For mild and moderate de novo IgA, no specific therapy is advised. However, Shabaka et al[111] (2017) reported that potentiation of immunosuppressive therapy with CNI and augmentation of RAS blockade can lead to a complete remission and better renal function. On the other hand, Carneiro-Roza et al[146] (2006) reported a better initial response in decreasing urinary protein level with no improvement in renal function. In patients presented with crescentic IgAN and a rapidly progressive course, pulse steroid, cyclophosphamide and PE may be tried with expected poor results[14].

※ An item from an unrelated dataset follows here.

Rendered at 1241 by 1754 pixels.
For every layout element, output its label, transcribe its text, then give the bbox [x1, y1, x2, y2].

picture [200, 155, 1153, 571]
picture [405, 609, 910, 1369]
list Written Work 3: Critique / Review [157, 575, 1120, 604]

Retransplantation: No contraindication to retransplant (Table 4).

CONCLUSION

The management of de novo GN diseases poses unique set of challenges. For a transplanting team, it is paramount to be armed with as much information as possible about the original disease of the native kidney when proceeding with renal transplantation. A lacunae in information would raise the risk of graft loss due to recurrent GN disease. Moreover, awareness of the pathogenesis of these diseases, their clinical features as well as their potential prognosis would help in improving both allograft and patient survival. One of the greatest obstacles hampering the achievement of these targets is the scarce number of the reported de novo GN diseases after renal transplantation. A world-wide cooperation between transplantation centers through multicenter randomized controlled trials would address many questions in regards to making a clear diagnosis and defining a robust management plan.

ACKNOWLEDGMENTS

Authors of this article do appreciate the permission offered by Professor, Dr. Ponticelli C, allowing the use of the graphs included in his valuable articles.